Nada se ha podido hacer para ilegalizar al criminal Ku-Klux-Klan,  porque no se legisla contra este, o porque no se pone en práctica la sanción que le corresponde, como pasó recientemente con uno de sus integrantes, quien fue declarado inocente, cuando había participado en el asesinato de tres defensores de los derechos cívicos.
Así, se puede condenar a inocentes o declarar inocentes a culpables, como admiten series televisas norteamericanas de indudable buena factura, admiradas por una gran parte de los televidentes cubanos.
Con notables excepciones, (aunque a veces solo en algunos capítulos, como en Bones o Castle) la inmensa mayoría presentan una imagen menos trágica del asunto: la maldad es algo no inherente al sistema judicial o a ningún otro sistema o poder social en particular, sino que resulta connatural a todos los seres humanos; el que se tiene no es perfecto, pero es, sin dudas, “el mejor de los mundos posibles”.

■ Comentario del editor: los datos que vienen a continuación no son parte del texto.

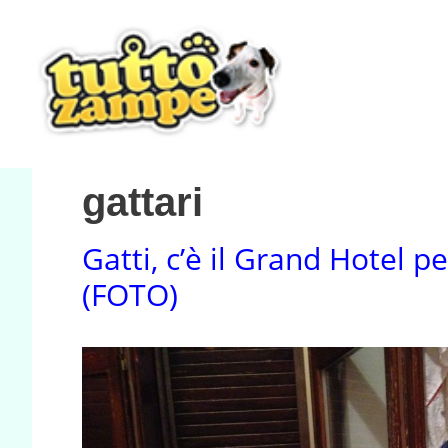
Vai
al
contenuto
gattari
Gatti, c’è il Grand Hotel p
(FOTO)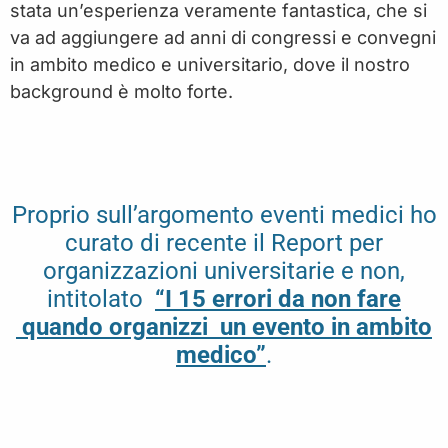
stata un’esperienza veramente fantastica, che si
va ad aggiungere ad anni di congressi e convegni
in ambito medico e universitario, dove il nostro
background è molto forte.
Proprio sull’argomento eventi medici ho
curato di recente il Report per
organizzazioni universitarie e non,
intitolato
“I 15 errori da non fare
quando organizzi un evento in ambito
medico”
.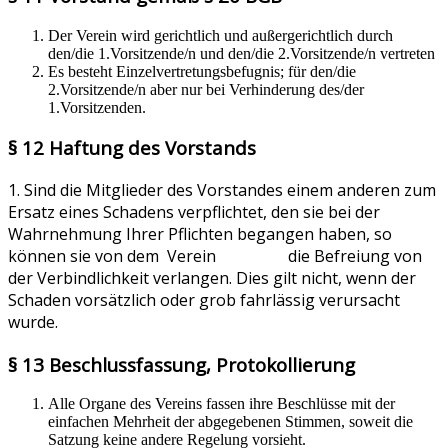
Der Verein wird gerichtlich und außergerichtlich durch
den/die 1.Vorsitzende/n und den/die 2.Vorsitzende/n vertreten
Es besteht Einzelvertretungsbefugnis; für den/die
2.Vorsitzende/n aber nur bei Verhinderung des/der
1.Vorsitzenden.
§ 12 Haftung des Vorstands
1. Sind die Mitglieder des Vorstandes einem anderen zum
Ersatz eines Schadens verpflichtet, den sie bei der
Wahrnehmung Ihrer Pflichten begangen haben, so
können sie von dem Verein die Befreiung von
der Verbindlichkeit verlangen. Dies gilt nicht, wenn der
Schaden vorsätzlich oder grob fahrlässig verursacht
wurde.
§ 13 Beschlussfassung, Protokollierung
Alle Organe des Vereins fassen ihre Beschlüsse mit der
einfachen Mehrheit der abgegebenen Stimmen, soweit die
Satzung keine andere Regelung vorsieht.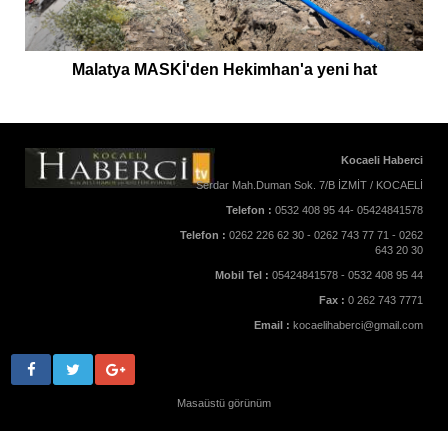
Malatya MASKİ'den Hekimhan'a yeni hat
Kocaeli Haberci
Serdar Mah.Duman Sok. 7/B İZMİT / KOCAELİ
Telefon :
0532 408 95 44- 05424841578
Telefon :
0262 226 62 30 - 0262 743 77 71 - 0262
643 20 30
Mobil Tel :
05424841578 - 0532 408 95 44
Fax :
0 262 743 7771
Email :
kocaelihaberci@gmail.com
Masaüstü görünüm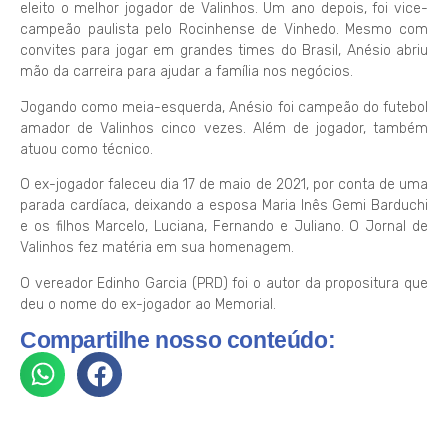
eleito o melhor jogador de Valinhos. Um ano depois, foi vice-
campeão paulista pelo Rocinhense de Vinhedo. Mesmo com
convites para jogar em grandes times do Brasil, Anésio abriu
mão da carreira para ajudar a família nos negócios.
Jogando como meia-esquerda, Anésio foi campeão do futebol
amador de Valinhos cinco vezes. Além de jogador, também
atuou como técnico.
O ex-jogador faleceu dia 17 de maio de 2021, por conta de uma
parada cardíaca, deixando a esposa Maria Inês Gemi Barduchi
e os filhos Marcelo, Luciana, Fernando e Juliano. O Jornal de
Valinhos fez matéria em sua homenagem.
O vereador Edinho Garcia (PRD) foi o autor da propositura que
deu o nome do ex-jogador ao Memorial.
Compartilhe nosso conteúdo: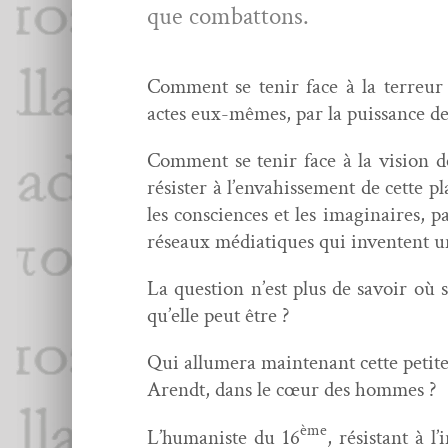
que combattons.
Com­ment se tenir face à la ter­reur
actes eux-mêmes, par la puis­sance de 
Com­ment se tenir face à la vision de 
résis­ter à l’envahissement de cette pl
les con­sciences et les imag­i­naires, 
réseaux médi­a­tiques qui inven­tent
La ques­tion n’est plus de savoir où s
qu’elle peut être ?
Qui allumera main­tenant cette petite
Arendt, dans le cœur des hommes ?
ème
L’humaniste du 16
, résis­tant à 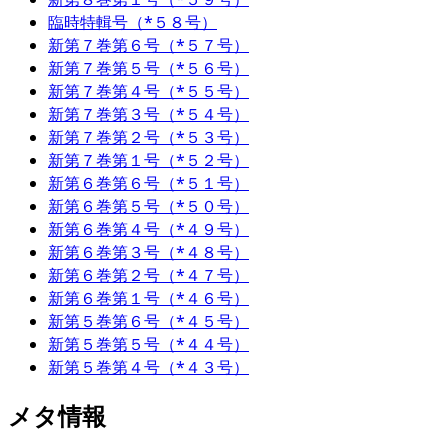
臨時特輯号（*５８号）
新第７巻第６号（*５７号）
新第７巻第５号（*５６号）
新第７巻第４号（*５５号）
新第７巻第３号（*５４号）
新第７巻第２号（*５３号）
新第７巻第１号（*５２号）
新第６巻第６号（*５１号）
新第６巻第５号（*５０号）
新第６巻第４号（*４９号）
新第６巻第３号（*４８号）
新第６巻第２号（*４７号）
新第６巻第１号（*４６号）
新第５巻第６号（*４５号）
新第５巻第５号（*４４号）
新第５巻第４号（*４３号）
メタ情報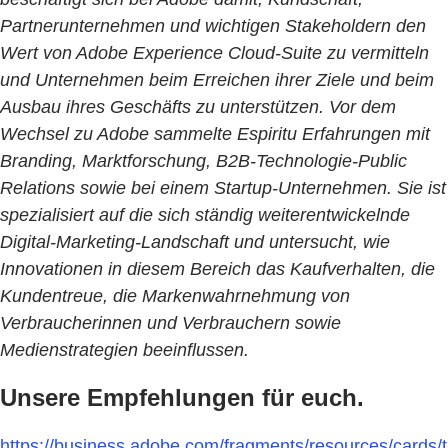
Partnerunternehmen und wichtigen Stakeholdern den
Wert von Adobe Experience Cloud-Suite zu vermitteln
und Unternehmen beim Erreichen ihrer Ziele und beim
Ausbau ihres Geschäfts zu unterstützen. Vor dem
Wechsel zu Adobe sammelte Espiritu Erfahrungen mit
Branding, Marktforschung, B2B-Technologie-Public
Relations sowie bei einem Startup-Unternehmen. Sie ist
spezialisiert auf die sich ständig weiterentwickelnde
Digital-Marketing-Landschaft und untersucht, wie
Innovationen in diesem Bereich das Kaufverhalten, die
Kundentreue, die Markenwahrnehmung von
Verbraucherinnen und Verbrauchern sowie
Medienstrategien beeinflussen.
Unsere Empfehlungen für euch.
https://business.adobe.com/fragments/resources/cards/t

El muy seguido Crime Science Investigation (CSI) refrenda el mito del sueño americano, porque encarna al sujeto de poder y es la frontera que fija las posiciones de jerarquía dentro del sistema: el exterior a él, la comunidad, es el lugar de la corrupción y el crimen; su interior, el sitio donde se vela por el bien de los ciudadanos, al distinguir de entre ellos a los culpables de los inocentes.
Pero por mucho que la disfrace, tal “bondad” no puede diluir la falsedad de un sistema que dice equivocarse honestamente en la búsqueda de la justicia, cuando el dinero, el afán de poder y leyes aplicadas deshonestamente hacen que, en Estados Unidos, la injusticia sea el pan de cada día.